I'm new to neural networks and I think I now have a good grasp of the fundamentals, but I have a question relating to normalization and activation functions.

I see places that say to normalize between -1 and 1, and some that say between 0 and 1. I also see many people recommending using the ReLU activation function for performance benefits.

I assume that the data should be normalized to suit the chosen activation function? i.e. if using ReLU then the data should be normalized between 0 and 1 as anything <0 is 0. So if I'd normalized between -1 and 1 then a big chunk of the data immediately becomes 0? If normalizing the data between -1 and 1 then I assume that'd be more suited to TANH?

Also, because ReLU is linear, could the data be normalized beyond 0-1, and maybe 0-5? Would that be advisable?

Many thanks.

  • $\begingroup$ Empirically, I observed that not normalising the data can have an effect in regression. For instance, I used ReLU activation on non-normalised data and the network was performing differently from run to run. Sometimes the regression result was quite nice, fitting well a non-linear function and sometimes the fit was lower-dimensional than the original data. My suspicion is that sometimes the data happened to be squeezed to zero by ReLU. After normalizing between -1 and 1 and using tanh things got much better. $\endgroup$ May 21, 2019 at 11:43

2 Answers 2


The way the weights of hidden layers are initialized makes them expect input data with standard distribution of 0 mean and 1 variance. However Batch Normalization exists, so you don't have to wonder about the activation distribution and how it is going to change in your subsequent layers.

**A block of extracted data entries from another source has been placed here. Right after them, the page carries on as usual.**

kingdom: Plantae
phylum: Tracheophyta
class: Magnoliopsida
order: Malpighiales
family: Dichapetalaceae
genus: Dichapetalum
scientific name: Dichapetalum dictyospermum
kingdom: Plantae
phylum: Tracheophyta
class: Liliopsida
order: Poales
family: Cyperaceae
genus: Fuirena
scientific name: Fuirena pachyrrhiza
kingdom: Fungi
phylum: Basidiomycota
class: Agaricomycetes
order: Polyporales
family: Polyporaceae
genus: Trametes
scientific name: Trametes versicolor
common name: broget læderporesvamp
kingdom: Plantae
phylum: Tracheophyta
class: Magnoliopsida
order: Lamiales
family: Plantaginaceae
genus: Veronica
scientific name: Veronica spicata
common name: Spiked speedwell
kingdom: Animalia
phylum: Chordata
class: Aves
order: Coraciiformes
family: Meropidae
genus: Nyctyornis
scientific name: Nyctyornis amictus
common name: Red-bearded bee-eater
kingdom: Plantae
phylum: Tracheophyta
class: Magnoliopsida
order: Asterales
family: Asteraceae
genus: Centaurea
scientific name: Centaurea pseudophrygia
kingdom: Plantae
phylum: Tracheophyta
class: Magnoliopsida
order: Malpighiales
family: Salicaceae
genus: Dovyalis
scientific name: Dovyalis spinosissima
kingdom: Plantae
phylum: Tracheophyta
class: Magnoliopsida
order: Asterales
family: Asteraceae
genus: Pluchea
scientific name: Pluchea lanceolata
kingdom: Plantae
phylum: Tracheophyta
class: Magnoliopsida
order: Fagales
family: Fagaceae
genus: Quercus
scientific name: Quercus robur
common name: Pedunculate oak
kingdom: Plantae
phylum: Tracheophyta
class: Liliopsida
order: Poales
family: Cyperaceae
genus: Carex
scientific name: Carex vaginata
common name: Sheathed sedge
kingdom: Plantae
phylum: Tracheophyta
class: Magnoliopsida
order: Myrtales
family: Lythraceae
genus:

  • $\begingroup$ Thanks Lugi. I'd not considered that weights could also be negative. So I could normalize my input between -1 and 1, and still use ReLU? Why do some say to normalize between -1 and 1, and some say 0 and 1? $\endgroup$
    – BigBadMe
    Feb 28, 2018 at 12:06
  • 1
    $\begingroup$ Normalizing to 0 mean and 1 variance seems to be working best, and I believe it is most widely used method. Also it makes most sense: let's say you have some input feature that follows a gaussian distribution, so if you normalise it, the values in the middle of the distribution will have the least impact on the network (since they are going to be close to 0), and that's good, because we want less discerning value to have less impact. $\endgroup$
    – Lugi
    Feb 28, 2018 at 12:29

There's an important interplay between input normalization, weight initialization, and activation functions. The fundamental issue is that nonlinear activation functions have saturating regions, where a unit's output doesn't change (much) as its input varies. When units saturate, components of the gradient are driven to zero (or near zero). This is a consequence of the chain rule (take a look at the expressions for backprop to see why this is so). If too many units approach saturation, the gradient will become small, and learning will proceed slowly (assuming gradient-based learning rules). To speed up learning, a network should be initialized such that many units are in the linear regime, where gradients are biggest.

Various weight initialization strategies were devised to achieve these conditions. These were some of the developments that made it possible to train deeper networks. These strategies often start by assuming that inputs are distributed in a particular way (typically zero mean and unit variance for each feature). They then choose random initial weights such that the distribution of activations falls within a desirable (i.e. non-saturating) range. Of course, the initial weight distribution needed to achieve this range depends on the activation function.

Therefore, inputs should typically be normalized according to the assumptions of the weight initialization strategy, which is chosen based on the activation function.